Last month, we fielded two short surveys to our members: one about public policy work and one about mission investing. We had 35 responses to the public policy and 33 responses to the mission investing survey. That represents about a 20% response rate – not bad for August. Thank you to all of you who took the time to respond. Following is a quick summary of what we found, and what’s coming up next.
How many Northwest foundations are doing direct public policy work?
Just over a third of respondents reported that they directly engage in public policy activities like holding regular meetings with public officials, providing testimony or other technical assistance to policymakers or coordinating joint funding with policymakers. 64% said they don’t do direct public policy work, but many of those reported that they do fund such work through their grantees. 44% of all respondents reported that they are part of funder collaboratives addressing public policy issues (this includes folks who said they aren't doing direct public policy work).
Who is doing the public policy work?
Of those engaging in direct public policy work, two thirds do it entirely with staff, and the remaining third use a combination of staff and consultants/contract lobbyists.
How much time are Northwest foundations spending on direct public policy work?

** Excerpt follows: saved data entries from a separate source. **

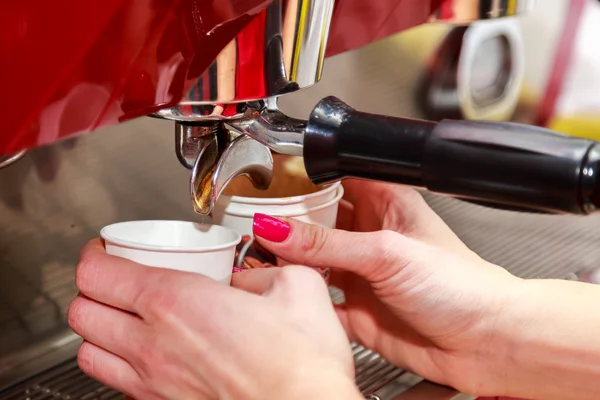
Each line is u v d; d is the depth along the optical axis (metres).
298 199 0.52
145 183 0.74
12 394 0.57
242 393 0.42
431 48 0.99
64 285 0.67
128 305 0.45
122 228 0.48
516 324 0.53
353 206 0.66
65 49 0.30
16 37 0.29
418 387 0.56
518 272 0.70
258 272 0.48
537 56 1.12
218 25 0.33
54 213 0.67
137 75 0.33
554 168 0.35
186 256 0.45
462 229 0.78
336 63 0.89
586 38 1.12
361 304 0.61
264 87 0.37
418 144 0.38
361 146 0.39
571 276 0.70
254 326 0.42
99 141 0.69
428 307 0.53
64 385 0.58
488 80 1.07
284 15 0.37
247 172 0.49
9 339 0.63
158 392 0.45
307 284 0.46
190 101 0.36
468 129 0.37
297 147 0.42
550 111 1.11
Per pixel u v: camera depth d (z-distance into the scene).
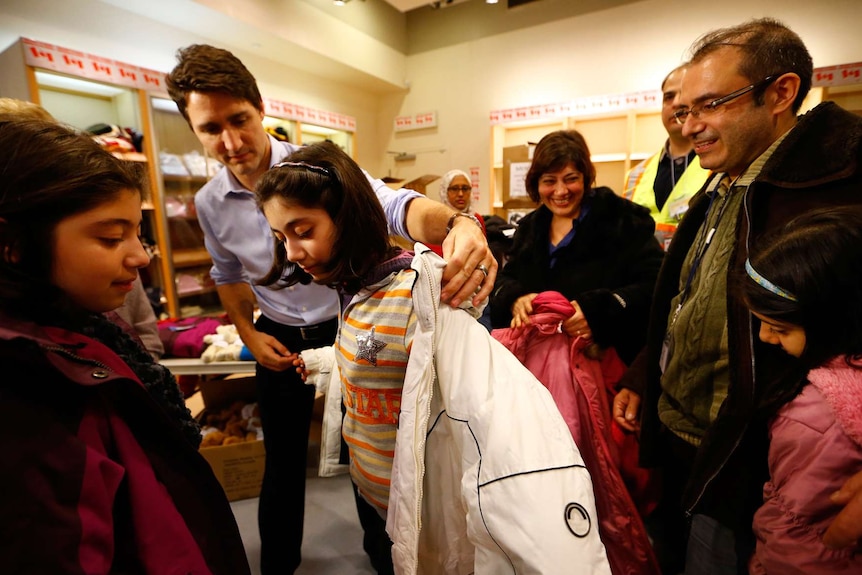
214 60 1.05
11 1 2.56
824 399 0.64
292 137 4.34
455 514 0.76
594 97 4.21
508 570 0.60
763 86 0.84
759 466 0.82
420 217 0.88
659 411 1.11
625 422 1.35
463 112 5.38
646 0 4.15
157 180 3.06
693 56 0.95
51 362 0.44
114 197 0.47
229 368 2.14
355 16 4.64
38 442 0.42
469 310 0.78
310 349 1.28
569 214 1.49
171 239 3.26
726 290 0.85
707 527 0.93
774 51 0.83
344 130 5.01
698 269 1.01
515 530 0.57
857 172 0.73
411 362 0.68
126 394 0.54
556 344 1.28
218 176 1.29
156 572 0.50
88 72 2.63
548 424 0.64
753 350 0.78
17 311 0.47
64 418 0.46
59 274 0.47
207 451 1.92
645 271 1.38
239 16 3.38
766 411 0.74
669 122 1.96
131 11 3.17
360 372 0.79
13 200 0.42
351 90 5.50
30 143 0.43
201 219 1.36
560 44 4.64
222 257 1.42
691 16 3.98
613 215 1.44
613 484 1.19
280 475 1.38
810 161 0.77
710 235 0.98
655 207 2.11
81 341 0.52
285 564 1.41
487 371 0.67
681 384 1.02
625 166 4.23
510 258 1.62
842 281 0.62
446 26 5.30
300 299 1.33
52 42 2.76
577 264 1.47
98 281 0.48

Two thirds are spending under 20 hours a week worth of staff and/or consultant time on public policy work, a quarter are spending 40-80 hours/week and one respondent is dedicating more than 2 FTEs to public policy work.
Do Northwest foundations have formal public policy strategy + objectives documents?
By and large, no. Less than a third of foundations doing direct public policy work reported having a public policy strategy and objectives document.
How are Northwest funders working with government agencies?
Funders are actively working with government agency partners. 58% of our respondents, and 100% of those doing direct public policy work reported that they work in collaboratives that include government agency partners. Nearly a third of funders doing public policy work have funded individual positions within a unit of government, such as city or county staff working on homelessness, by co-mingling foundation funds in quasi-public governmental institutions or by placing foundation staff directly in government agency departments through the Intergovernmental Personnel Act. Roughly equal numbers of our members reported engaging with officials at the local, state and federal levels.
How interested are Northwest foundations in connecting around public policy issues?
51% of respondents said they were interested or very interested in being connected with others working on public policy advocacy, another third were neutral, and only 17% said they had little or no interest.
Mission investments are investments made by foundations and other mission-based organizations to further their philanthropic goals. Mission investments cover two distinct categories of investments: Market-rate mission investments, also known as "mission-related investments," are part of a foundation's endowment and have a positive social impact while contributing to the foundation’s long-term financial stability and growth. Below-market mission investments, also known as "program-related investments," are designed to achieve specific program objectives while they may earn a below-market financial return. The following image illustrates the spectrum of mission investments.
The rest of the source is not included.